11 comments on “Family members worry about how much someone drinks”

  1. Antonia L. says:

    Hi,

    This is my first time on this site and I am glad that I am not the only one struggling with someone with alcohol issues. I am 26 years old and he is 29 years old, so we are young. We have a 4-year-old daughter. I have been married for about 5 years to my husband and known him for 7 years. When I met him, he had an alcohol and anger problem. However, after a year it disappeared. The alcoholism addiction returned and it is getting out of control. I am worried for his life.

  2. Machelle G says:

    My qualifier is my husband who has been sober since April 21, 2013 without a program. Every day I feel as if I’m waiting for the drunk Rob to walk in the house. I try to leave it up to God, but sometimes it’s so hard for me to let go and remember I am not responsible for his actions.

    I am trying my hardest to change my way of thinking, to remember that I cannot control the alcoholic. It’s difficult.

  3. Karen says:

    I can’t stand even the smell of alcohol anymore. It comes thru my husband’s skin pores as well as his plastered lips. I’m so sick of beating this dead horse–never violently, but mentally, just looking at his fish-eyed face, staggering like half of his head is weighted down. If I dare ask how many he has had, it’s an argument.

    The same one always–“Oh my GOD, Karen, are you kidding? I’m fine, you just hate anything to do with alcohol because your dad was a drunk. He’s right too, I do hate it and I hate him. I have to leave him and find out what happiness really is. I’m spent, burnt out, don’t drink, and sick of being his driver.

• _GIVEN DATA_:
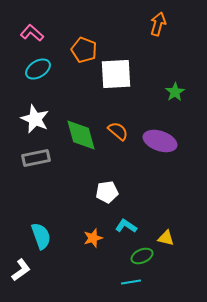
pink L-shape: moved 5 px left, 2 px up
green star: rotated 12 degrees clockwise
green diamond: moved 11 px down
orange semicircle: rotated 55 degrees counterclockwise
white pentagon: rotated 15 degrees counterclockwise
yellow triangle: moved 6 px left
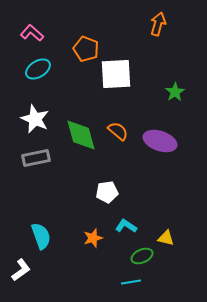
orange pentagon: moved 2 px right, 1 px up
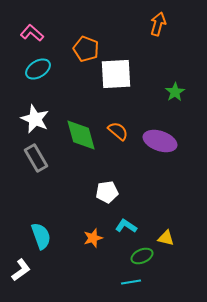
gray rectangle: rotated 72 degrees clockwise
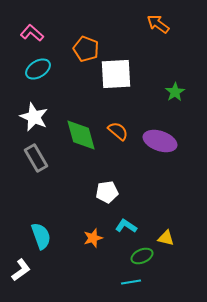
orange arrow: rotated 70 degrees counterclockwise
white star: moved 1 px left, 2 px up
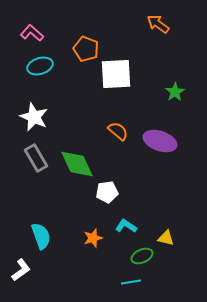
cyan ellipse: moved 2 px right, 3 px up; rotated 15 degrees clockwise
green diamond: moved 4 px left, 29 px down; rotated 9 degrees counterclockwise
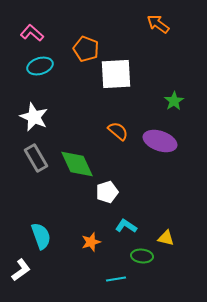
green star: moved 1 px left, 9 px down
white pentagon: rotated 10 degrees counterclockwise
orange star: moved 2 px left, 4 px down
green ellipse: rotated 30 degrees clockwise
cyan line: moved 15 px left, 3 px up
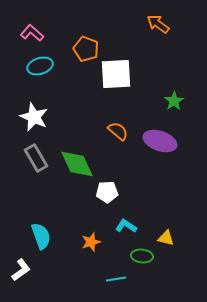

• _AIM_:
Can you transcribe a passage from the comments on a family member's drinking, beginning at the words "I am trying" and stopping after "it’s an argument."? The items stand apart from the comments and have nothing to do with them.

• _THE RESULT_:
I am trying my hardest to change my way of thinking, to remember that I cannot control the alcoholic. It’s difficult.

  3. Karen says:

    I can’t stand even the smell of alcohol anymore. It comes thru my husband’s skin pores as well as his plastered lips. I’m so sick of beating this dead horse–never violently, but mentally, just looking at his fish-eyed face, staggering like half of his head is weighted down. If I dare ask how many he has had, it’s an argument.